05/08/2026
This team tested nearly 8,000 compounds to find one that reduces platelet activity through the olfactory receptors.
A new publication in Circulation from the lab of Scott Cameron, MD, PhD, illustrates the impact of a collaborative effort behind a key finding: the compound that activates the olfactory receptor in platelets.
The article builds on research published in 2022 that first identified the presence of the olfactory receptor in platelets. The research team not only identified the compound that activates the receptor, but also how it does so—which could shape future treatment strategies for antiplatelet drugs and clotting.
Platelets are tiny cell fragments in the blood whose main job is to stop bleeding. When a blood vessel is injured, platelets change shape, stick to the damaged area and form clots.
The same process can also lead to serious problems like heart attack and stroke, especially if blood clots form inside arteries. Physicians occasionally prescribe antiplatelet drugs, like aspirin or clopidogrel, to prevent platelet activation and blood clot formation. These same drugs may also be prescribed after a patient has suffered a heart attack or stroke. However, some patients do not respond well to these medications, which can also increase the risk of bleeding.

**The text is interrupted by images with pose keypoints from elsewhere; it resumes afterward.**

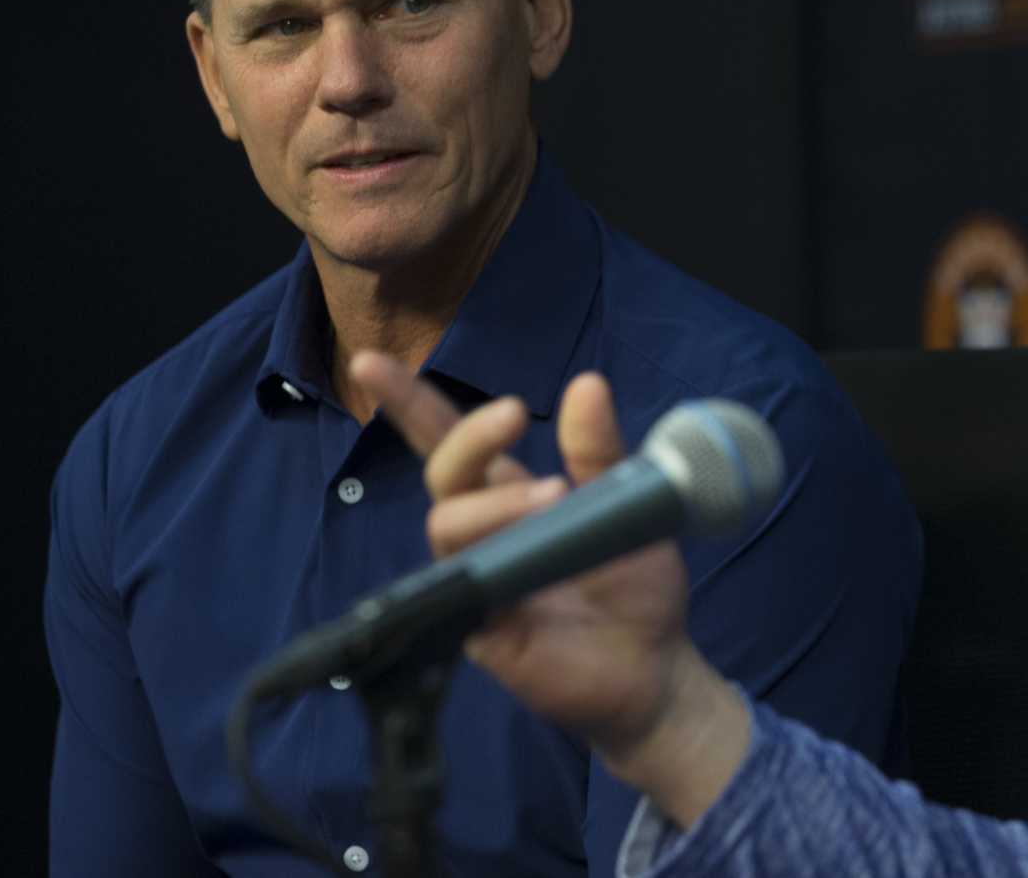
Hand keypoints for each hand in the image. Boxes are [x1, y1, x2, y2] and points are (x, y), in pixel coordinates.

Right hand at [355, 353, 750, 822]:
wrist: (657, 665)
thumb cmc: (633, 582)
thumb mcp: (627, 502)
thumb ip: (599, 451)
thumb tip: (587, 383)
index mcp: (511, 494)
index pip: (450, 441)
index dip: (409, 403)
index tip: (371, 362)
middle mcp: (484, 533)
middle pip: (443, 475)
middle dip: (467, 437)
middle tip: (514, 413)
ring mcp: (476, 580)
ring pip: (447, 526)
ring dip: (493, 502)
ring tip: (553, 496)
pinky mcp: (482, 631)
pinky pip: (460, 592)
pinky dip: (485, 566)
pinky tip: (519, 560)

The Cameron Lab focuses on the role of platelets. In 2022, the same research team discovered olfactory receptors in platelets, previously thought to only be present in nerve pathways from the nose to the brain (the olfactory nerve), which relay information about the sense of smell, As it turns out, those same receptors in the nose are also chemical sensors embedded in the surface of cells that travel throughout the body—including platelets.
In 2018, a patient encounter sparked Dr. Cameron’s investigation into the connections between smell and blood clots.
“A patient experiencing a heart attack was cleaning an old house prior to the onset of their symptoms, using chemicals that had a strong odor,” he explains. “That made me think differently about clotting.”
Although there was no convincing link between odor and heart attack at the time, the patient’s anecdote was the start of piecing together a larger puzzle that formulated this research.
The other pieces include Dr. Cameron’s previous research, his knowledge of pathways and other receptors, and even an article in Science that explains why hibernating bears don’t get blood clots: heat shock proteins (HSPs). With the help of Naseer Sangwan, PhD, director of the Microbial Sequencing & Analytics Resource Center, the team found that HSP-27—which Dr. Cameron noticed in earlier work—was the missing downstream link in this research, from the upstream olfactory receptor.
The research team also knew from prior work that odor molecules (including carvone, the active compound in spearmint), could activate platelets. Since odors are not usable as drugs, they wanted to find stable, modifiable chemical compounds that could become therapeutics instead.
So the team, led by Anu Aggarwal, PhD, a postdoctoral fellow in Dr. Cameron’s lab and first author of the paper, tested around 8,000 compounds before finding one that strongly activated the receptor.
“This compound reduced platelet activity, meaning platelets were less likely to clump and released fewer clot-promoting chemicals,” says Dr. Aggarwal, who won the Elaine W. Raines Early Career Award from the American Heart Association for her work on olfactory receptors. “More importantly, the normal clotting activity needed to stop bleeding was not impaired. This is a potentially major advantage over current antiplatelet drugs.”
In addition to identifying the compound that activates the receptor, the team also discovered how it does so: by disrupting the actin cytoskeleton—the structure underneath the membrane of the platelet. This knowledge may benefit future antiplatelet therapy strategies. Dr. Cameron credits the impact of the Circulation article to the perspectives and expertise of the authors: 23 Cleveland Clinic researchers across six departments, including Shaun Stauffer, PhD, who directs the Cleveland Clinic Center for Therapeutics Discovery (C3TD).
“Modern discoveries require multidisciplinary teams and many contributors because the questions are getting harder to figure out,” he says. “The breadth and depth of this work truly required that level of expertise in technology and multidisciplinary input as we get narrower down the funnel of scientific research.”